• **Challenges**:
1. Translate this sentence from the predictive scaling page into Spanish: "Qdrant collections, prompt caches, and context pre-loads are populated on demand."
2. Answer these questions using the predictive scaling page:
(a) Which PRD number does Agent Economics have?
(b) How much larger is the Monday-morning workload than the Friday-afternoon workload?
(c) What two things would a cost forecast with confidence intervals make possible?
3. Write the next part of the predictive scaling page, picking up after its last sentence.

• **Source**:

Predictive Scaling — BulletproofSoftware.ai

1

Problem Statement

Agent Economics (PRD 10) is entirely reactive. It tracks what was spent after the spend occurs, routes models based on the current request in isolation, and has no awareness of historical patterns. The system makes the same cold-start mistakes every Monday morning, every sprint boundary, and every project kickoff.

The consequences are concrete: Opus is invoked for trivial classification tasks because the router lacks pattern memory. Qdrant collections are cold on first access because nobody predicted they would be needed. Budget alerts fire after the overspend occurs rather than before. Concurrency limits are static when workload is dynamic.

No Demand Anticipation

Every session starts cold. The system cannot predict that Monday mornings produce 3x the workload of Friday afternoons, or that sprint boundaries trigger MAJOR-tier workflows.

Wasteful Model Routing

Without historical pattern analysis, the model router treats every request as novel. Trivial tasks receive Opus-level processing. Complex tasks get Haiku-level treatment when budget is low, degrading quality instead of forecasting and reserving capacity.

Cold Cache Penalty

Qdrant collections, prompt caches, and context pre-loads are populated on demand. First access is always slow. Predictable access patterns (daily standup context, sprint planning data) could be pre-warmed but are not.

Reactive Budget Alerts

Budget warnings fire after thresholds are exceeded. A cost forecast with confidence intervals would enable proactive budget management and prevent mid-project cost surprises.

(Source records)
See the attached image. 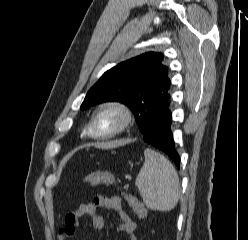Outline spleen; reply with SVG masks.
<instances>
[{
	"label": "spleen",
	"instance_id": "spleen-1",
	"mask_svg": "<svg viewBox=\"0 0 248 240\" xmlns=\"http://www.w3.org/2000/svg\"><path fill=\"white\" fill-rule=\"evenodd\" d=\"M144 156V165L135 181L143 202L149 209L170 211L181 193L177 171L166 157L154 150L146 149Z\"/></svg>",
	"mask_w": 248,
	"mask_h": 240
}]
</instances>
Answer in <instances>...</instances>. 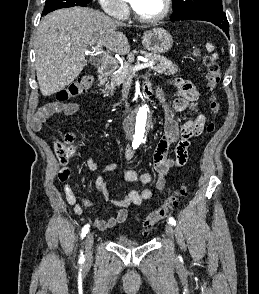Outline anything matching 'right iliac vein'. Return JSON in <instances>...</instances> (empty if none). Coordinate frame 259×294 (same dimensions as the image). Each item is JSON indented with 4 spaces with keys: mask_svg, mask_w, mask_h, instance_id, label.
<instances>
[{
    "mask_svg": "<svg viewBox=\"0 0 259 294\" xmlns=\"http://www.w3.org/2000/svg\"><path fill=\"white\" fill-rule=\"evenodd\" d=\"M94 236L93 233H89L85 240L86 245V259L90 260L92 256V246H93Z\"/></svg>",
    "mask_w": 259,
    "mask_h": 294,
    "instance_id": "63e3f726",
    "label": "right iliac vein"
}]
</instances>
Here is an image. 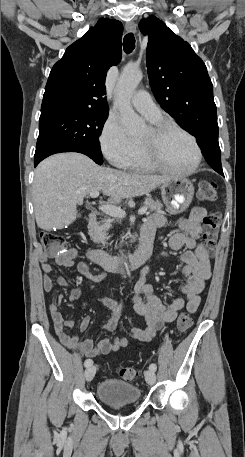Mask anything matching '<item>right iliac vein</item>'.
<instances>
[{
  "instance_id": "1",
  "label": "right iliac vein",
  "mask_w": 245,
  "mask_h": 457,
  "mask_svg": "<svg viewBox=\"0 0 245 457\" xmlns=\"http://www.w3.org/2000/svg\"><path fill=\"white\" fill-rule=\"evenodd\" d=\"M95 373H96L95 365H91V366L87 367L85 370L86 381L90 382L94 378Z\"/></svg>"
}]
</instances>
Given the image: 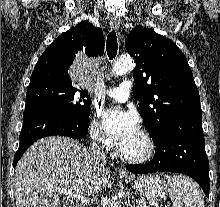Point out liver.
<instances>
[{"label":"liver","instance_id":"liver-1","mask_svg":"<svg viewBox=\"0 0 220 207\" xmlns=\"http://www.w3.org/2000/svg\"><path fill=\"white\" fill-rule=\"evenodd\" d=\"M110 179L105 163H95L81 143L50 136L35 142L15 169L17 207H58L57 187H67L83 196L104 189Z\"/></svg>","mask_w":220,"mask_h":207}]
</instances>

• **Results of the exercise**:
1. Las colecciones de Qdrant, las cachés de prompts y las precargas de contexto se cargan bajo demanda.

2.
(a) PRD 10.
(b) It is three times as large (3x).
(c) It would enable proactive budget management and prevent mid-project cost surprises.

3.
Real-World Scenarios

Scenario: Monday Morning Spike

Developer logs in at 09:00 after a weekend

Without prediction: cold caches, Opus routed for a TRIVIAL task (backlog grooming), context window fills with stale data. Cost: $2.40 for a $0.15 task. With prediction: caches pre-warmed at 06:00, Haiku pre-selected for morning classification tasks, relevant Qdrant collections loaded. Cost: $0.12.

Scenario: Sprint Boundary

End-of-sprint retrospective triggers 8 concurrent agent dispatches

Without prediction: concurrency limit hit, tasks queued, TTR doubles. Budget alert fires at 80% after 6 of 8 tasks complete. With prediction: concurrency limit temporarily raised to 12, budget forecast showed 95% consumption 2 days ago, operator pre-approved the overage.

2

Architecture

The Prediction Engine operates as a sidecar to Agent Economics, consuming the same data streams but producing forward-looking advisories rather than backward-looking reports. All predictions are advisory; no automated system changes occur without operator confirmation or pre-configured policies.

Statistical Forecasting, Not ML

The Prediction Engine uses time-series decomposition (trend + seasonal + residual), exponential smoothing, and simple regression. No neural networks, no training pipelines, no GPU requirements. Runs on the same hardware as the conductor.

Advisory, Not Mandatory

Every prediction produces an advisory with a confidence interval. Model routing suggestions, concurrency limit changes, and budget forecasts are presented to the operator or to Agent Economics as recommendations, never as forced overrides.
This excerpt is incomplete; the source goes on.